Herederos forzosos: la legítima. Derecho Civil Común y Derecho Civil Catalán.
- 15 mar 2016
- 3 min de lectura
La legítima es aquella parte de la herencia que la persona que fallece, el causante, no puede asignar libremente a quién quiera, sino que está destinada a una serie de personas que vienen indicadas en la ley, conocidas como herederos forzosos o legitimarios.
Por tanto e independientemente de que se haya otorgado o no testamento, éstas personas tienen derecho a recibir una parte del patrimonio del fallecido.
En el Código Civil viene regulada en los artículos 806 y ss., mientras que el Código Civil Catalán viene regulada en los artículos 451 – 1 y ss.
A continuación determinaremos una serie de características de esta figura del Derecho de Sucesiones indicando las especialidades que encontramos en el Derecho Civil Catalán.
Sujetos que tienen derecho a percibir la legítima:
- El Derecho Civil Común determina que se consideran herederos forzosos los siguientes:
Los hijos y descendientes respecto de sus padres y ascendientes.
A falta de los anteriores, los padres y ascendientes respecto de sus hijos y descendientes.
El viudo o viuda en la forma y medida que establece este Código.
- Mientras que el Derecho Civil Catalán considera legitimarios:
Los hijos del descendiente por partes iguales.
En el caso de que los anteriores hayan fallecido antes que el causante, desheredados justamente, declarados indignos y o estén ausentes serán representados por sus respectivos descendientes por estirpes.
Por último, si no existieran descendientes serán legitimarios los progenitores por mitad y si solo sobreviviera uno de ellos, a éste le corresponde la totalidad de la legítima.
Proporción que corresponde a cada legitimario:
- Derecho Civil Común:
A los hijos y descendientes les corresponden 2/3 del haber hereditario de sus padres. Aunque éstos podrán disponer de una parte de las dos que forman la legítima, para aplicarla como mejora a sus hijos o descendientes.
A los padres y ascendientes les corresponde la mitad del haber hereditario de sus hijos y descendientes, a no ser que concurran con el cónyuge viudo, en cuyo caso les corresponde 1/3 de la herencia.

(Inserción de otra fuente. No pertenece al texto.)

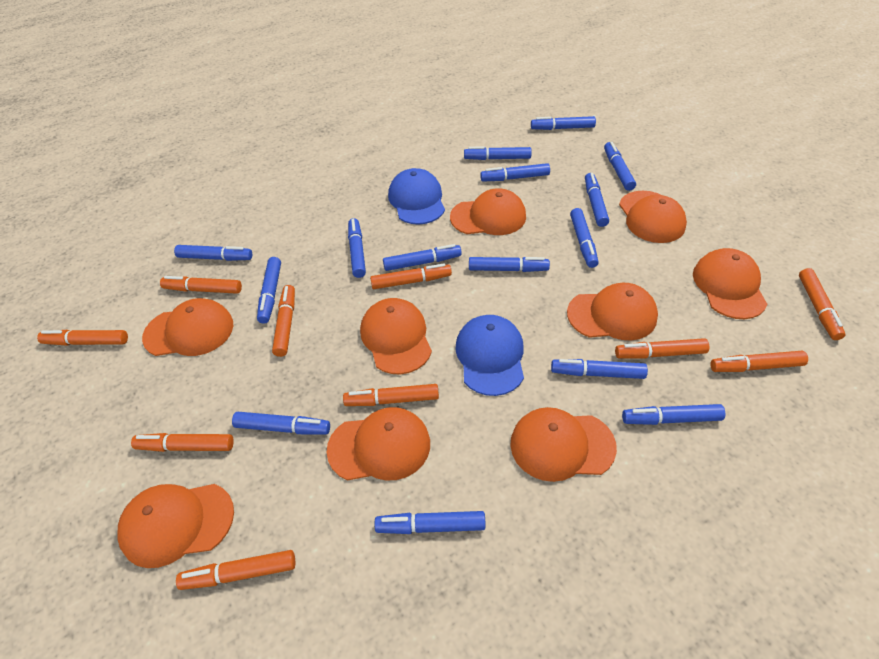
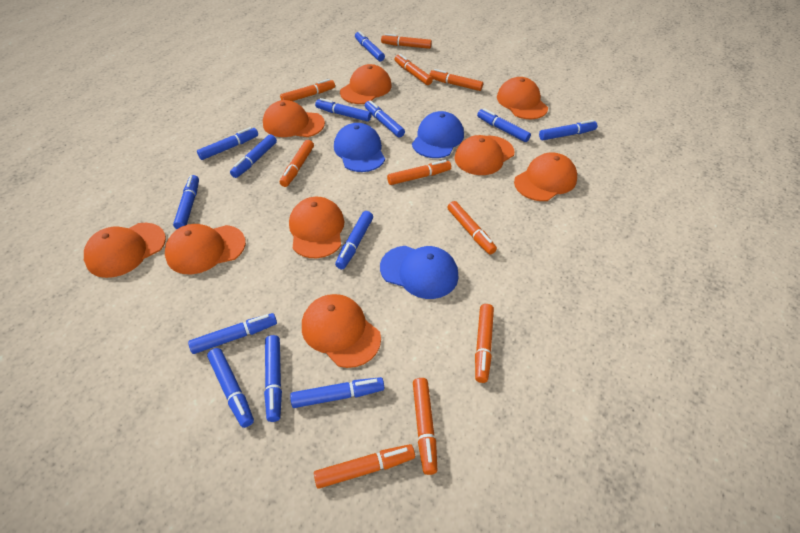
blue cap: [388,168,445,225] [455,315,524,396] = 2 -> [334,123,385,172] [380,246,458,299] [412,111,464,158] = 3
blue marker: [174,245,252,261] [232,412,330,435] [257,257,281,324] [348,218,366,278] [374,511,486,534] [383,244,462,271] [464,146,532,160] [469,257,550,272] [480,163,550,181] [531,116,596,130] [551,359,648,379] [570,208,598,268] [585,173,609,227] [604,142,636,191] [622,404,725,425] = 15 -> [173,175,199,229] [188,313,277,354] [197,127,258,160] [207,348,254,428] [230,134,277,178] [264,335,282,422] [290,377,384,408] [315,98,371,122] [335,211,373,269] [355,31,385,61] [365,100,405,138] [477,109,531,142] [539,120,597,140] = 13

El cónyuge viudo tendrá un derecho de usufructo sobre el tercio de mejora si concurre en la herencia con hijos y descendientes. Si concurre con ascendientes tendrá derecho un derecho de usufructo sobre la mitad de la herencia. Por último, si no existieran ni ascendientes, ni descendientes, el cónyuge tendría derecho al usufructo de 2/3 de la herencia.
Para el cálculo de la legítima hay que restar al valor de los bienes que quedasen a la muerte del causante las deudas y cargas y sumar el valor de las donaciones colacionables que éste hizo en vida.
- Derecho Civil Catalán:
La cantidad a repartir entre todos los legitimarios que existan será una cuarta parte de la cantidad base que se obtiene de realizar los siguientes cálculos:
Al valor que los bienes de la herencia tienen en el momento de la muerte del causante, hay que restarle las deudas y los gastos derivados de la última enfermedad, entierro o incineración.
A este resultado se le añaden los bienes dados o enajenados a título gratuito por el causante en los diez años anteriores a su muerte. El valor de los bienes donados que sean imputable a la legítima deben computarse independientemente de la fecha de donación.
Para determinar el valor de los bienes objeto de las donaciones o de otros actos dispositivos computables hay que acudir al momento de la muerte el causante, restándole los gastos útiles sobre los bienes donados y el importe de los gastos extraordinarios de conservación o reparación, no causados por su culpa, que haya sufragado el donatario. Pero hay que sumar a este valor la estimación de los deterioros originador por culpa del donatario y que puedan disminuir su valor.
Si el donatario ha enajenado los bienes dados o éstos se han perdido por su culpa, se añade, al valor líquido que resulta de aplicar el primer punto, el valor que tienen o habrían tenido en el momento de la muerte del causante.